Not all vintage Rolex references that are highly regarded today had successful receptions when they first debuted. In some cases it is the initial cold response to a particular model that ultimately leads to a greater level of rarity and desirability for present-day collectors.
The Vintage Rolex Explorer 1655 was originally made for those who were in caves.
Introducing the Explorer II 1655
In 1971, Rolex introduced the Explorer II, reference 1655. This watch was specifically aimed at speleologists and was intended to be a ‘tool’ watch, rather than a luxury item. This was very much in line with Rolex’s roots, as the company first made a name for itself by producing high-end watches that were seen more as items of necessity than luxury accessories. The reference 1655 was only offered in stainless steel, with no options for gold or two-tone variants.
The watch is powered by a 26-jewel, caliber 1575 movement, and features a number of characteristics aimed specifically at cave exploring. Among these are a date function, a stationary bezel with 24-markings, a 100 meters depth rating, and a large, brightly colored 24-hour hand. The idea behind these features was to provide a watch for speleologists, who Rolex claimed, “soon lose all notion of time: morning, afternoon, day, or night.”
The Vintage Rolex Explorer is a tool watch. The Orange hand indicates the hours of a 24-hour day.
The reference 1655 was produced for fifteen years until it was discontinued in 1985. During the years of its production, the 1655 did not sell very well. Its narrow target demographic, coupled with a dial that many collectors at the time deemed to be “cluttered”, even “illegible” hindered its popularity, and relatively few were sold.
During its 1971 to 1985 run, the reference 1655 went through five slight dial changes, four bezel variants, and two different second hands. All changes were very minor, however, none managed to stimulate Explorer II sales just like a Paul Newman’s exotic dial that most people did not appreciate. Even celebrity endorsements fell short of drastically increasing the popularity of the watch.
The Explorer II originally did not sell too well despite cosmetic changes.
Pictures Or It Didn’t Happen
Both Olympic ski champion, Jean-Claude Killy, and actor, Steve McQueen had their names associated with the reference 1655 Explorer II, however, Steve McQueen never actually wore the reference 1655. There are many pictures of McQueen wearing a reference 5513 Submariner, but there is still no known photo that exists of him wearing an Explorer II.
This watch can be called a Jean-Claude Killy since he was the watch sponsor.
As it stands today, the Rolex Explorer II, reference 1655 is somewhat of an oddball in Rolex’s history. It was made explicitly for cave explorers, yet promoted by actors and professional athletes. Its sales were disappointing while in production, however it is now one of the more popular and rare vintage Rolex references. Even the watch’s face and brightly colored, 24-hour hand, which were previously criticized, are now the defining characteristics that give it such value. Since nearly every Rolex is a classic, even when they miss, they hit the mark… it just may take a few decades to catch on.
--
Required actions
1 - According to the Rolex Explorer II text, in what year was the reference 1655 discontinued?
2 - Reproduce word for word the stretch of the Rolex Explorer II text from "The watch is" through "a 24-hour day.".
Use only the Rolex Explorer II text, not outside knowledge.

Information supplied
--
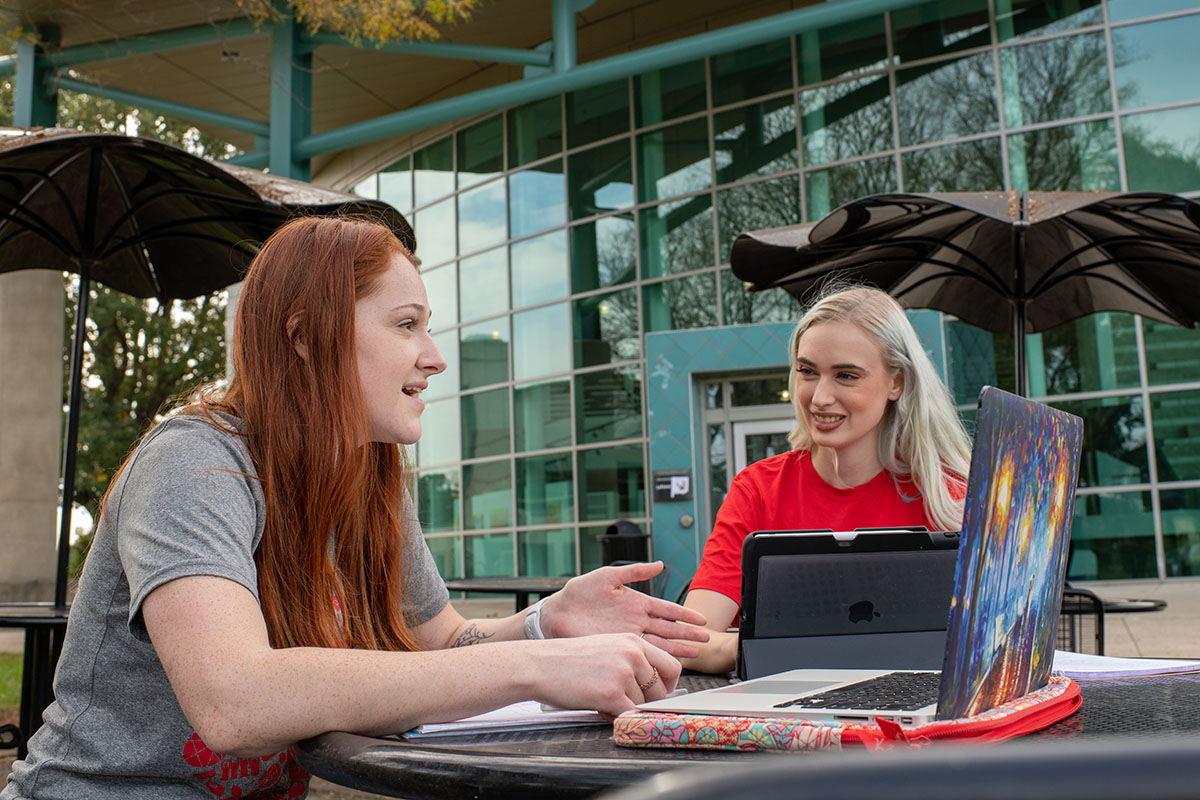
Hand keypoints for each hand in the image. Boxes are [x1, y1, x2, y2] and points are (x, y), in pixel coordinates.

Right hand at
--
Task solutions
1 - 1985

2 -
The watch is powered by a 26-jewel, caliber 1575 movement, and features a number of characteristics aimed specifically at cave exploring. Among these are a date function, a stationary bezel with 24-markings, a 100 meters depth rating, and a large, brightly colored 24-hour hand. The idea behind these features was to provide a watch for speleologists, who Rolex claimed, “soon lose all notion of time: morning, afternoon, day, or night.”
The Vintage Rolex Explorer is a tool watch. The Orange hand indicates the hours of a 24-hour day.